Cet essai d'Elisabeth de Fontenay s'intitule "Réflexion sur la Révolution française et la Vendée".
L'auteure, à travers de courts chapitres, revient sur la guerre de Vendée. Peu connue de notre histoire, il s'agit d'une période de guerre civile des débuts de la République, dans le foulée de la Révolution. Instrumentalisée par certains partis, mise au service d'une hostilité à l'idée de nation ou de république, elle a été gommée de l'histoire... mais ne pas l'assumer n'est certainement pas la solution. Cette guerre est au centre du roman Quatrevingt-Treize de Hugo - et cet ouvrage m'a donné envie de relire ce roman. Elisabeth de Fontenay convoque aussi Michelet, qui évoque aussi cet épisode sanglant dans son Histoire de la Révolution française.
Ce sont deux approches bien différentes, la première, par le roman, montre des personnages en proie à d'affreux dilemmes, entre affections et convictions.
"Ils s'affrontent parce que Gauvain n'a pas tout à fait sacrifié la grâce qui ne fait qu'un avec l'honneur et le pardon, alors que Cimourdain a choisi le culte de la justice et de la défense de la patrie en danger"
La seconde, dans l'essai historique, ne nie pas les crimes révolutionnaires mais se refuse à éprouver quoi que ce soit devant les massacres de la guerre civile - alors que d'autres crimes de la Terreur sont convoqués.
Ce qui l'interpelle dans cette seconde approche, c'est l'universalisme surplombant et destructeur, l'absolu qui impose sa vérité, nie la différence et devient intolérant. A travers cet ouvrage, on s'interroge avec elle sur l'universel et l'absolu bien sûr, mais aussi sur le sens de l'histoire. Peut-on du jour au lendemain changer les lois en vigueur et proposer un nouveau code ? L'auteur dénonce le constructivisme et le volontarisme des révolutions qui créent un homme nouveau à partir de nouvelles lois, en décapitant les modérés ou ceux qui doutent.
"Les grandes révolutions, la française et la russe, ont sacrifié des individus pour faire naitre des hommes régénérés. Même s'il faut le redire, tout est toujours déjà et toujours encore histoire, cette façon de décider que la politique doit engendrer, quel qu'en soit le prix, des hommes libres, égaux et heureux, révèle une volonté anthropogène qui, par sa radicalité, confisque l'émancipation"
Et aujourd'hui, où en sommes nous ? Comment peut-on continuer à avancer ensemble, sans céder aux sirènes du communautarisme ou de l'universalisme ?
"La nécessaire contextualisation des réalités passées n'implique aucunement de renoncer à juger, ni de céder en rien sur l'impératif catégorique, énoncé en 1785 par Kant, admirateur un peu plus tard de la Révolution française : "Agis de façon telle que tu traites l'humanité, aussi bien dans ta personne que dans tout autre, toujours en même temps comme fin, et jamais simplement comme moyen.""

TRAVAIL À FAIRE:
A. D'après l'extrait choisi, quel roman de Hugo a pour centre la guerre de Vendée ?
B. Recopiez l'extrait choisi en remplaçant "dilemmes" par "tourments". Commencez aux mots "Ce sont deux" et arrêtez-vous après "Terreur sont convoqués.".

EXTRAIT DE DONNÉES:
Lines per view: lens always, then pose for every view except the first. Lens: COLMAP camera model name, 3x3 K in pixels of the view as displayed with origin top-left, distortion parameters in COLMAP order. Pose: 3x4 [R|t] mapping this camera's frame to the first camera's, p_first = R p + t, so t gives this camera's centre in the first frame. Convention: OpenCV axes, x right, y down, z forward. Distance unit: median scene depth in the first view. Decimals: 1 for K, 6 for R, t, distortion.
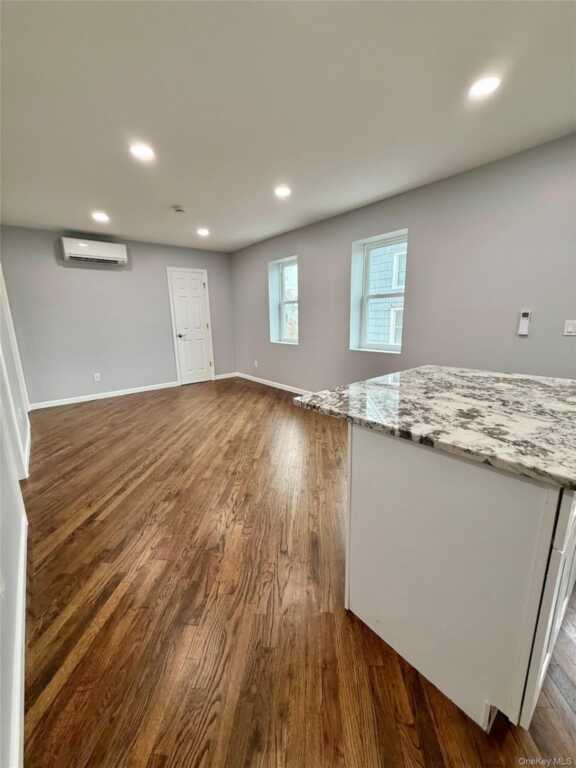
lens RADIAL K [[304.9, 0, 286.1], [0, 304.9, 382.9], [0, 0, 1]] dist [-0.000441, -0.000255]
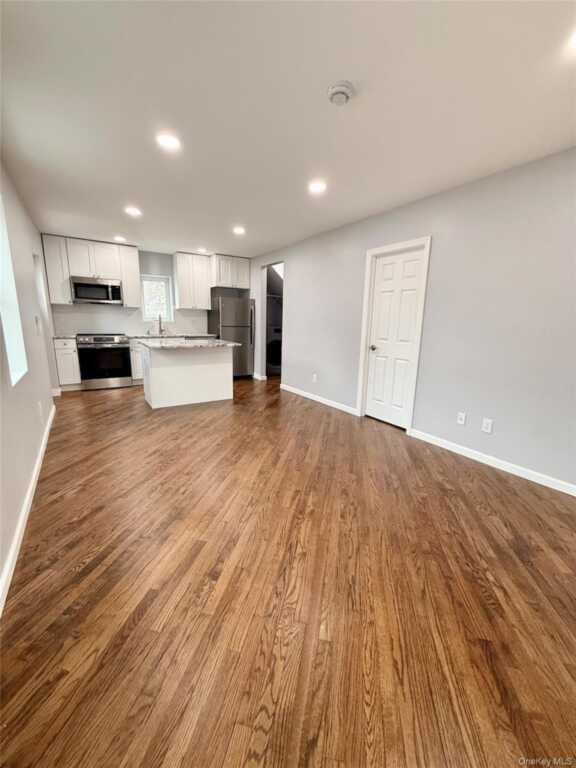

CORRIGÉ DES EXERCICES:
A. Quatrevingt-Treize.

B.
Ce sont deux approches bien différentes, la première, par le roman, montre des personnages en proie à d'affreux tourments, entre affections et convictions.
"Ils s'affrontent parce que Gauvain n'a pas tout à fait sacrifié la grâce qui ne fait qu'un avec l'honneur et le pardon, alors que Cimourdain a choisi le culte de la justice et de la défense de la patrie en danger"
La seconde, dans l'essai historique, ne nie pas les crimes révolutionnaires mais se refuse à éprouver quoi que ce soit devant les massacres de la guerre civile - alors que d'autres crimes de la Terreur sont convoqués.